Please retype only the lines below that run from the one containing "monitoring and incident" through the last line, both included, without altering a word.

» MATERIAL SUPPLIED:
= = =

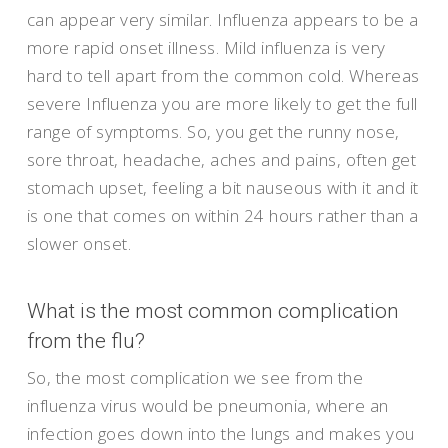
can appear very similar. Influenza appears to be a
more rapid onset illness. Mild influenza is very
hard to tell apart from the common cold. Whereas
severe Influenza you are more likely to get the full
range of symptoms. So, you get the runny nose,
sore throat, headache, aches and pains, often get
stomach upset, feeling a bit nauseous with it and it
is one that comes on within 24 hours rather than a
slower onset.
What is the most common complication
from the flu?
So, the most complication we see from the
influenza virus would be pneumonia, where an
infection goes down into the lungs and makes you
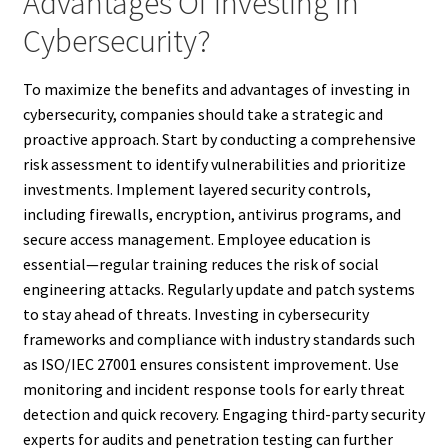
Advantages Of Investing In
Cybersecurity?
To maximize the benefits and advantages of investing in
cybersecurity, companies should take a strategic and
proactive approach. Start by conducting a comprehensive
risk assessment to identify vulnerabilities and prioritize
investments. Implement layered security controls,
including firewalls, encryption, antivirus programs, and
secure access management. Employee education is
essential—regular training reduces the risk of social
engineering attacks. Regularly update and patch systems
to stay ahead of threats. Investing in cybersecurity
frameworks and compliance with industry standards such
as ISO/IEC 27001 ensures consistent improvement. Use
monitoring and incident response tools for early threat
detection and quick recovery. Engaging third-party security
experts for audits and penetration testing can further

= = =

» OUTPUT FOR THIS TASK:
monitoring and incident response tools for early threat
detection and quick recovery. Engaging third-party security
experts for audits and penetration testing can further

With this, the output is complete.